Себастьян молча покачал головой, затем спросил:
— Вам не кажется странным, что убийца действует так, словно видел все, что произошло на корабле? Знает, какая добыча досталась каждому из вас после убийства мальчика?
От тика рот Аткинсона стал дергаться.
— Странным? Это кажется мне ужасным! Он будто бы был на корабле рядом с нами. Но ведь это невозможно! Правда, это невозможно? Правда?
Себастьян зло усмехнулся.
— Я у вас спрашиваю.
— Я уже сказал. Не знаю, кто совершает эти убийства. Я не знаю!
— Слишком поздно, вам уже не спасти себя. Стоит Джарвису узнать, что вы сделали с его сыном, и вы пожалеете, что не умерли с голоду на «Гармонии».
— Это не я! У меня не было кинжала! Это кто-то другой!
— Думаете, для Джарвиса это имеет значение?
Теперь в конвульсиях тика передергивалось все лицо Аткинсона.
— Не имеет. Знаю, что не имеет. Мы все знали об этом. Почему бы мы стали хранить молчание, как вы думаете?
— Почему? Да потому, что для вас собственная жизнь была дороже жизни ваших детей. — Себастьян выпустил горло Аткинсона и отошел от него. Сделал несколько шагов по комнате. — Когда пропал ваш сын?
Тот поправил галстук, отряхнул лацканы сюртука.
— Сегодня утром. Рано. Он оставил свою комнату, когда на ногах была только прислуга.
— Его похитили из дома? Я считал, что за вашими детьми установлена слежка людьми с Боу-стрит.
— Да, я нанял двоих.
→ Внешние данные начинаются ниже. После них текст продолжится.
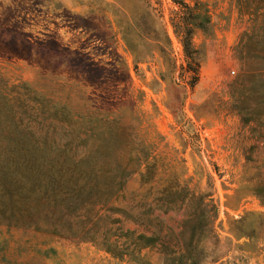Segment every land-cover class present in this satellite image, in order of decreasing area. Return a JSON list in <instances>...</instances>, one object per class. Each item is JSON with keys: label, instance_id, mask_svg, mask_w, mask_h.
Listing matches in <instances>:
<instances>
[{"label": "rangeland", "instance_id": "rangeland-1", "mask_svg": "<svg viewBox=\"0 0 264 264\" xmlns=\"http://www.w3.org/2000/svg\"><path fill=\"white\" fill-rule=\"evenodd\" d=\"M175 1L203 2L210 16L192 36V87ZM249 26L230 0H0V264H138L109 251L130 250V233L153 238L136 252L146 264H264L263 67L232 52ZM242 75L254 98L243 99L245 123L229 94ZM25 145L62 150L60 172L78 184L86 152L96 168L129 173L115 199L85 203L93 190L44 189L16 169L7 153ZM139 164L151 166L146 181ZM44 193L82 204L30 225L10 219L9 198Z\"/></svg>", "mask_w": 264, "mask_h": 264}, {"label": "trees", "instance_id": "trees-1", "mask_svg": "<svg viewBox=\"0 0 264 264\" xmlns=\"http://www.w3.org/2000/svg\"><path fill=\"white\" fill-rule=\"evenodd\" d=\"M230 1L236 8L238 15L240 17H246L250 25L248 30L243 31L240 34L237 42L233 46V56L237 59L242 67H245L248 61V53L252 52L254 58L258 60V64L263 67L262 73H259V79H261V82L264 84V0ZM175 4L179 5L180 10L173 12V17L170 19V24L172 26L173 33L183 46V50L187 58L186 72L188 73V84L192 87L197 80L199 69V51L194 47L192 36L195 30H201L204 33L209 31L210 16L208 14L206 4L203 2L195 1L193 7H190L183 1H175ZM229 94L231 99H233L234 109L238 114H240L242 122L245 123L247 118H245L246 113L243 111L245 108L242 107V103L244 102L243 99L254 98L252 93L247 91V87L243 85V75L240 76L239 79H236V82L230 85ZM57 120L64 123L66 122L65 118ZM114 121L115 120L112 122L116 123ZM12 136L14 137V140L23 138L21 139L23 144L28 142L27 139L20 135L12 134ZM7 155L10 158H13L16 169L24 167L26 169L34 170L37 174L35 181H37L39 184L42 183L44 185V189H47V185H50L51 190H54L53 186L55 185L56 188H58V191H60V188L64 186L65 191H67L68 188L70 191L73 189L80 194L82 191L87 189L90 191L93 190L95 192L94 197L84 201L85 203L91 202V204L96 202L105 203L109 199L114 197L116 198L122 189L124 177H126V175L129 173V167L126 163L125 165H119L116 169H104L103 167L96 168L94 165L88 163L87 159H89V152H86L75 162V165L77 166L76 172H80L85 176L84 179L82 178L83 183L78 184L79 178H75L71 174V178L65 179L63 177L64 174L60 172V169L66 161L64 152L62 150H54V148L46 147L45 145H25L20 149H12L11 151H8ZM56 165L58 166V168L55 169L57 174L55 176L51 175V179L45 181L43 177H39L40 174H44V169L48 167V169H46L48 171L54 168ZM133 170L138 172L140 178H142L143 181H146L148 180L147 178L151 173V166L146 164L141 167L139 164ZM103 176H110L111 180L109 182H103L100 180L103 178ZM116 177L119 179L116 180ZM45 195L46 194L44 193L43 196L29 199L23 195H18L14 199L9 198L10 201L7 207L11 211L10 219L13 220L14 223L21 222L22 224L30 225L31 223L36 222L40 216L46 218L53 216V214L56 212H61L62 207L65 211L70 209L75 211L78 206L82 204V201L78 200V198L73 199L66 196L60 198L56 197L58 195L57 193H55L52 198H49ZM37 203L42 204L40 209H36L38 208ZM50 203L52 205H50ZM7 207L5 206L4 210H7ZM50 207H52V210L49 212ZM33 209L36 210L34 211ZM59 215H61V217L58 218L57 216L54 219V225L59 224L62 219L66 221L64 214L63 217L62 214ZM52 230V233L59 234V230L55 229L54 227ZM126 234H128V232ZM129 235L130 237H128V240L130 239L131 243L133 244L131 249H127L130 248L129 246H124L125 249H122L121 247H118L114 244L113 247L115 249L117 248L118 251L109 249L110 254L118 258H122L126 254L130 258L137 260L139 262L138 264H146L137 257L136 252L144 247L152 245L153 238L140 234L133 236V234L130 233ZM110 245L112 244L110 243ZM185 264L196 263L190 262Z\"/></svg>", "mask_w": 264, "mask_h": 264}]
</instances>
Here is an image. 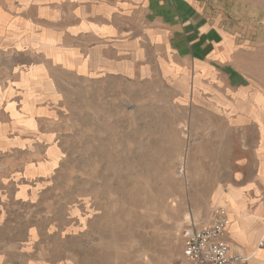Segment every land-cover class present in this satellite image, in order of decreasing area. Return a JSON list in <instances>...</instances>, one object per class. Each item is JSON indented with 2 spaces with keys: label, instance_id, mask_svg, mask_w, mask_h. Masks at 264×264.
Masks as SVG:
<instances>
[{
  "label": "rangeland",
  "instance_id": "rangeland-1",
  "mask_svg": "<svg viewBox=\"0 0 264 264\" xmlns=\"http://www.w3.org/2000/svg\"><path fill=\"white\" fill-rule=\"evenodd\" d=\"M260 55L247 70L263 92ZM35 58L0 54V264H189L184 230L210 224L220 206L241 218L229 230L247 249L264 242L262 134L212 112L216 101L187 72L87 78L58 68L57 97L43 104L27 82L16 86ZM12 86L11 115L1 96Z\"/></svg>",
  "mask_w": 264,
  "mask_h": 264
},
{
  "label": "crops",
  "instance_id": "crops-1",
  "mask_svg": "<svg viewBox=\"0 0 264 264\" xmlns=\"http://www.w3.org/2000/svg\"><path fill=\"white\" fill-rule=\"evenodd\" d=\"M0 52L37 57L16 86L27 82L23 90L43 104L57 97L51 71L58 68L87 78L135 75L140 67L187 72L194 90L216 101L212 112L236 131L261 132L255 154H264V81L263 92L250 88L247 70L264 55V0H0ZM2 89L15 114L14 87ZM258 211L264 220V204ZM227 238L237 244L233 251L264 264L257 237L250 249L239 232L228 228Z\"/></svg>",
  "mask_w": 264,
  "mask_h": 264
},
{
  "label": "built area",
  "instance_id": "built-area-1",
  "mask_svg": "<svg viewBox=\"0 0 264 264\" xmlns=\"http://www.w3.org/2000/svg\"><path fill=\"white\" fill-rule=\"evenodd\" d=\"M231 223L225 207H216L211 223L202 226H188L184 230V256L190 264H249L241 252H235L227 238ZM264 243L259 242L262 246Z\"/></svg>",
  "mask_w": 264,
  "mask_h": 264
},
{
  "label": "bare ground",
  "instance_id": "bare-ground-1",
  "mask_svg": "<svg viewBox=\"0 0 264 264\" xmlns=\"http://www.w3.org/2000/svg\"><path fill=\"white\" fill-rule=\"evenodd\" d=\"M228 212H229V210H228ZM229 216H230V219H231V223H230V225H229V227L231 226V224H232V222H233V218H232V216H231V214H230V212H229ZM228 227V228H229Z\"/></svg>",
  "mask_w": 264,
  "mask_h": 264
}]
</instances>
Но кто-то взломал замок на задней двери.
— Где находились в это время охранники?
— Один сторожил переднюю дверь.
— А второй?
— Второго мы нашли бесчувственным в саду.
Себастьян подавил готовое вырваться ругательство.
Если убийца будет придерживаться прежней схемы, тело ребенка обнаружится завтра рано утром. Так что вполне возможно, сейчас он еще жив. Но шансы найти мальчишку прежде, чем убийца прикончит его, уменьшаются с каждым часом.
— Позвольте мне пройти и осмотреть комнату Энтони, — сказал он.
Аткинсон с удивлением поднял на него глаза:
— Что?
— Вы меня слышали. Я хочу видеть комнату вашего сына. Быстро.